▶ **REQUIRED TASK**
Find the rows below that contain the word "every", and copy each such row in full.

(Stored data entries)
──────────────────────────────

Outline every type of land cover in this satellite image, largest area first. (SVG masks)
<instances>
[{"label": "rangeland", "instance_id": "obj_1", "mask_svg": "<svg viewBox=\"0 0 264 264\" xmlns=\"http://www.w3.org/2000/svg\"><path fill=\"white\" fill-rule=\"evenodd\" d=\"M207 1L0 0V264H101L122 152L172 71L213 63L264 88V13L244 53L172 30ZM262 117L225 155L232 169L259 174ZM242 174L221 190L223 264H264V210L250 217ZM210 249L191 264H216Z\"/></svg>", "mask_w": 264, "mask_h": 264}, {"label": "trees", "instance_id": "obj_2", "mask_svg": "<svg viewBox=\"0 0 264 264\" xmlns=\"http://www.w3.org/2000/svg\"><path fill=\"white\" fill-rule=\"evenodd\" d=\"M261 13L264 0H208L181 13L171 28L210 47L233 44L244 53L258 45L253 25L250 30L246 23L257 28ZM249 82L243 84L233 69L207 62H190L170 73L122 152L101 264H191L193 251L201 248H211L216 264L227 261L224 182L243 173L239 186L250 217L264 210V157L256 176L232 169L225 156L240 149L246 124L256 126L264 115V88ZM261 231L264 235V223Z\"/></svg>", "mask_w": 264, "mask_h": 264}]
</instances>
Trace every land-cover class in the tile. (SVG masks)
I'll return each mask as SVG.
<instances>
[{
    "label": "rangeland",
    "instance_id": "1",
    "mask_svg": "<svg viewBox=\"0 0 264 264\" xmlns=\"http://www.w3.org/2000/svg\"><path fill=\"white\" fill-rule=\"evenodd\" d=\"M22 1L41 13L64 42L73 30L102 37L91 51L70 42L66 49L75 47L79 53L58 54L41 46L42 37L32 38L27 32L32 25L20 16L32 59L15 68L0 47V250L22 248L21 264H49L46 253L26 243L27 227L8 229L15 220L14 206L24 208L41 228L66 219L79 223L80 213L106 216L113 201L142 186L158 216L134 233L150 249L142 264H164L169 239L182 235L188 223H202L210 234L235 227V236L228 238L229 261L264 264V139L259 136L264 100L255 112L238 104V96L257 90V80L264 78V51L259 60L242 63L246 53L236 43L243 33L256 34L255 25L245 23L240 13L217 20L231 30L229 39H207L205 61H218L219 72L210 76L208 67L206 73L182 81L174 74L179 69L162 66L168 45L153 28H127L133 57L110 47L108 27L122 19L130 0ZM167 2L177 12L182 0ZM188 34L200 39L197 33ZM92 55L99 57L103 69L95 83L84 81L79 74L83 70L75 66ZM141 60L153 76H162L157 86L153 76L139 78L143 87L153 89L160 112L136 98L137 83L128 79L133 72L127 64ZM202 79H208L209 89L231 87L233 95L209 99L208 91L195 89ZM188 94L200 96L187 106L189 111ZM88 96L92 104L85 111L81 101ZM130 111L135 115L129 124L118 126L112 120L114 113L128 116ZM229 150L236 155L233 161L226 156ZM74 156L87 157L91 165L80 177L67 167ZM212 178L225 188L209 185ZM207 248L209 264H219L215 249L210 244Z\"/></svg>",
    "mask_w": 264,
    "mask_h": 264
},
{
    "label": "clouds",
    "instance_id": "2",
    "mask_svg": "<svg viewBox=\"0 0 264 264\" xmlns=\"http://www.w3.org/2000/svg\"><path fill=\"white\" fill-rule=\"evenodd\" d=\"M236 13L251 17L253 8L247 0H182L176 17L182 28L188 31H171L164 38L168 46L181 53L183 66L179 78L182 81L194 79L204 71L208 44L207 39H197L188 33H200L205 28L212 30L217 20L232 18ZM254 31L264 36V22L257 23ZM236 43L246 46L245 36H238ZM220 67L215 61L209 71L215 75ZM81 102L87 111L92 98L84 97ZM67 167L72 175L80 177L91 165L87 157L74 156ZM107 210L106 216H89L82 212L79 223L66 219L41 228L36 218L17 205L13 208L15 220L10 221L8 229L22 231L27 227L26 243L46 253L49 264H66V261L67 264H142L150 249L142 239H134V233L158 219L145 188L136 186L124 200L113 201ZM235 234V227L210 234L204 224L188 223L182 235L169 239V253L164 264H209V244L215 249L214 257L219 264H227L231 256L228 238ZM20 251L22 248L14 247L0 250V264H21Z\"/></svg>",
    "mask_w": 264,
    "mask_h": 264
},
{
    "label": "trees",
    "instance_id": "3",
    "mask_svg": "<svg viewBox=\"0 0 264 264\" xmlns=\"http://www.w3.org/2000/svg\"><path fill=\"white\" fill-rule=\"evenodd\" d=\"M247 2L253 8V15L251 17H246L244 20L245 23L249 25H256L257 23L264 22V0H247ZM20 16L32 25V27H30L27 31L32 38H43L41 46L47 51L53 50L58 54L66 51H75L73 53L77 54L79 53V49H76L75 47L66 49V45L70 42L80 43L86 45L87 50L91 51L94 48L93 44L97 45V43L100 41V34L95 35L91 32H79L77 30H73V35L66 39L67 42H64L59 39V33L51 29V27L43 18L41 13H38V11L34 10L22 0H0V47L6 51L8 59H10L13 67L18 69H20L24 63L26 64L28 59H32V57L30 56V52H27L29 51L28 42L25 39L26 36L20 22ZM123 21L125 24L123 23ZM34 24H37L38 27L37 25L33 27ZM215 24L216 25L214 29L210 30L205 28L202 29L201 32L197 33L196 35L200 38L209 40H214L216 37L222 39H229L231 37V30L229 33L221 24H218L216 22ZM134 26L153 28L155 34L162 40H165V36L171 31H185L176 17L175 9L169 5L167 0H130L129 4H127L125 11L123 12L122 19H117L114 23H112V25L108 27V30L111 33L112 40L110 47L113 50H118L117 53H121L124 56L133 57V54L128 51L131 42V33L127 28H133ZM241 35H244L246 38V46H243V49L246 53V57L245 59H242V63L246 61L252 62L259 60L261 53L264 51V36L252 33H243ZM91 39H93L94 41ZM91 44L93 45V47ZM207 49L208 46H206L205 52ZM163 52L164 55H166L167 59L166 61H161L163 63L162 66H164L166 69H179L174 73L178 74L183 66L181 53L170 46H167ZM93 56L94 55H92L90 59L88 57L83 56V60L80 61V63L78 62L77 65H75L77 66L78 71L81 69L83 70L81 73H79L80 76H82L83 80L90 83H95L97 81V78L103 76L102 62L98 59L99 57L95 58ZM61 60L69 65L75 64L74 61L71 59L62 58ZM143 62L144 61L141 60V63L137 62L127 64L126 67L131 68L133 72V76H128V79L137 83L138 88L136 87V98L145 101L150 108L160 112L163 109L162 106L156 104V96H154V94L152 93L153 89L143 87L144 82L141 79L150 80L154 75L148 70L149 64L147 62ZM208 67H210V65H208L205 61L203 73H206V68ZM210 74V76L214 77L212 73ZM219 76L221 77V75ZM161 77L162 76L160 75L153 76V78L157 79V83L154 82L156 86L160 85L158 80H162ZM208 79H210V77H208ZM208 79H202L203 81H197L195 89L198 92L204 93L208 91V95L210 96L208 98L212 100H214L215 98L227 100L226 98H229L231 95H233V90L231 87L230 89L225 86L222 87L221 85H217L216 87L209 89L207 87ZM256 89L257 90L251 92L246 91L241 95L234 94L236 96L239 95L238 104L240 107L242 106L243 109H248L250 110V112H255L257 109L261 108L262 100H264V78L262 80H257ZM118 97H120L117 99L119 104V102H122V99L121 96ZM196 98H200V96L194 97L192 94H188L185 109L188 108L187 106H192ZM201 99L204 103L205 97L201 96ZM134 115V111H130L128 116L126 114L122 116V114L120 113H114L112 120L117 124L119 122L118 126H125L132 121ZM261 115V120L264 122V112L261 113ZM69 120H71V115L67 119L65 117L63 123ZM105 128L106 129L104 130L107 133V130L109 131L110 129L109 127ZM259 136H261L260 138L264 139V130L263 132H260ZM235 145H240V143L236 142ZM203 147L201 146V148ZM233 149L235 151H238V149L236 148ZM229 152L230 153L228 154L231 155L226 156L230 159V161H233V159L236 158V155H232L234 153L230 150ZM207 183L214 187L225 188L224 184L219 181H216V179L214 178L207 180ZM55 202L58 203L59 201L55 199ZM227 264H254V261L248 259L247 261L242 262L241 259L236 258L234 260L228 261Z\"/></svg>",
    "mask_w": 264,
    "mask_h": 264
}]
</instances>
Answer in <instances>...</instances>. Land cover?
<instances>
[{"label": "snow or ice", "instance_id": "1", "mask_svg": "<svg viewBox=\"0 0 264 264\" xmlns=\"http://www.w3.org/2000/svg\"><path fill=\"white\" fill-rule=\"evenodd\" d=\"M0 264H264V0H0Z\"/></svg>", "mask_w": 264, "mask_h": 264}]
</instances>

──────────────────────────────

▶ **RESPONSE BELOW**
Outline every type of land cover in this satellite image, largest area first. (SVG masks)
Trace every land-cover class in the tile. (SVG masks)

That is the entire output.